TASK SET
**A)** In the opinion piece on Starmer's pledge to recognize a Palestinian state, when and where would the UK's formal recognition happen?
**B)** Write the next part of the opinion piece on Starmer's Palestinian recognition pledge, continuing after its final sentence.

Starmer’s pledge was presented as a diplomatic watershed moment. This was big, he was going to do something we could all agree with at last. He stated that the UK would formally recognise a Palestinian state, unfortunately it got followed by a series of big buts. It wouldn’t happen until the United Nations General Assembly in September, giving Israel another 2 months to do their worst, but then came the bigger but – that is, unless Israel took substantive steps to end the war in Gaza, allow humanitarian aid in, halt West Bank annexation, and commit to a credible peace process. Palestinian recognition, put in the hands of their oppressors, who wants anything but that to happen, but equally don’t want to take orders from a political pygmy like Starmer. What is already a long overdue step, Starmer has screwed up horribly. Why is 21 months not long enough already? Palestinians are dying of starvation daily, for families fleeing bombed-out homes in Rafah or Deir al-Balah or Gaza City or anywhere else, Starmer’s words offered nothing but a chilling deadline: they have two more months to survive while the UK waits for their oppressor to moderate its genocide to an acceptable level of genocide, that is the inference is it not? Starmer deems there to be an acceptable level of genocide. The former human rights lawyer lets not forget. He never did believe in anything but the money and the prestige did he? He can’t have done, not after this surely?
It is hard to imagine a more grotesque inversion of morality and law. Palestinian statehood is not a bargaining chip to be dangled before Israel. It is not a diplomatic carrot designed to coax a genocidal regime into slightly less depraved behaviour. Under international law, the Palestinian people’s right to self-determination is inalienable. The UN Charter, the International Covenant on Civil and Political Rights, and UN General Assembly Resolution 1514 (1960) pick another there’s plenty to choose from, because all of them are unequivocal: all peoples have the right to freely determine their political status. That right does not depend on the consent of their coloniser, nor can it be suspended while they are starved and slaughtered.
Starmer’s conditionality is more than a delay. It is a psychotic betrayal. It hands Israel—the very state committing the genocide—the power to prevent Palestinian recognition. It emboldens Israel not to stop, but to escalate its campaign instead, knowing it has a window to complete its destruction before September. And it betrays the UK’s obligations under international law to act to end, not enable, atrocities.

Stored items
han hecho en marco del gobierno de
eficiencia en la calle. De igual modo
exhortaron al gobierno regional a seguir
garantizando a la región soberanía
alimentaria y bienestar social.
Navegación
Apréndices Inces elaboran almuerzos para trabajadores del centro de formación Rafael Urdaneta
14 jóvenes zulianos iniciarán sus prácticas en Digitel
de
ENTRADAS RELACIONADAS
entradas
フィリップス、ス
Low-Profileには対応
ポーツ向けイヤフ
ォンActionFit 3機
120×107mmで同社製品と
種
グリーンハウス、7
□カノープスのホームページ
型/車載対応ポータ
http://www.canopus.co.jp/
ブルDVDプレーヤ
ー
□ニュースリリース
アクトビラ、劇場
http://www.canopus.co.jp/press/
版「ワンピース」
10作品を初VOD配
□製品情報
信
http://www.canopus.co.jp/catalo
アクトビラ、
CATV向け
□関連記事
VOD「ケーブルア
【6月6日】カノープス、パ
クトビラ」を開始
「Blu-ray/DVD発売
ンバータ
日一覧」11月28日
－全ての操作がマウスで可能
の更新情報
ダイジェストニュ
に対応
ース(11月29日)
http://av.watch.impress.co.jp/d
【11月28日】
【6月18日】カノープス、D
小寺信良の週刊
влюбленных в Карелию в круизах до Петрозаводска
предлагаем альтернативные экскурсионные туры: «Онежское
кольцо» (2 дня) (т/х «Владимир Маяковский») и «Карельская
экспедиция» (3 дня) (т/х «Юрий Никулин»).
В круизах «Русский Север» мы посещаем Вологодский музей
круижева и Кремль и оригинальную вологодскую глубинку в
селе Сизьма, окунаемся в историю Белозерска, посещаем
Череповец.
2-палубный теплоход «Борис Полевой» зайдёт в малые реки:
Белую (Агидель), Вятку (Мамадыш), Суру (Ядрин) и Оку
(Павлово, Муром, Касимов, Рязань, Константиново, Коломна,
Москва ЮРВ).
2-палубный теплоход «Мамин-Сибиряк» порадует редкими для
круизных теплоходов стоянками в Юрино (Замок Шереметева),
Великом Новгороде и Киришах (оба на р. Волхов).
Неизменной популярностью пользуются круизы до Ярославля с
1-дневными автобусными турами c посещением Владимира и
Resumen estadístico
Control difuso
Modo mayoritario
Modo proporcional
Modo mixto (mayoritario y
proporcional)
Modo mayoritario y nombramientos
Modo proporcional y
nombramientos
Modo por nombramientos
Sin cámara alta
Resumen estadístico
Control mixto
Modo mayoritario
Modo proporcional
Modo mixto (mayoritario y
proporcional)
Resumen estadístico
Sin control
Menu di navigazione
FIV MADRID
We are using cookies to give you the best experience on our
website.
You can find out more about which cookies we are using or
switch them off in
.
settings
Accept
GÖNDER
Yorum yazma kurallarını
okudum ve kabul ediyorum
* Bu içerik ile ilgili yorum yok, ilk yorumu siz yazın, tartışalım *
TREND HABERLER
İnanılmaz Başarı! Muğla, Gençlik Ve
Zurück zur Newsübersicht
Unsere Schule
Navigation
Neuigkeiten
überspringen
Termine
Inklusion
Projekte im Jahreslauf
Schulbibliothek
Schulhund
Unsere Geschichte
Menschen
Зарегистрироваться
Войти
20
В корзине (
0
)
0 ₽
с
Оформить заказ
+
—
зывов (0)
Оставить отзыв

PER-TASK OUTPUTS
**A)** At the United Nations General Assembly in September.

**B)**
The starting point for any serious discussion must be the law and of course we know that Starmer knows the law. Article 1(2) of the UN Charter commits member states to respect “the principle of equal rights and self-determination of peoples.” It’s the first one. Even if Starmer skimmed it, you can’t miss that one. This principle is reiterated in the International Covenant on Civil and Political Rights (ICCPR) and the International Covenant on Economic, Social and Cultural Rights (ICESCR). UN General Assembly Resolution 1514 (1960) further declares: “All peoples have the right to self-determination; by virtue of that right they freely determine their political status and freely pursue their economic, social and cultural development.” There is no asterisk there denoting a footnote exemption. Self-determination is not conditional on whether the occupying power behaves itself, nor to an arbitrary acceptable degree. It is not something to be earned by “progress” or “good conduct” by the oppressor. International law is clear: occupation, annexation, and colonisation do not extinguish the right to self-determination.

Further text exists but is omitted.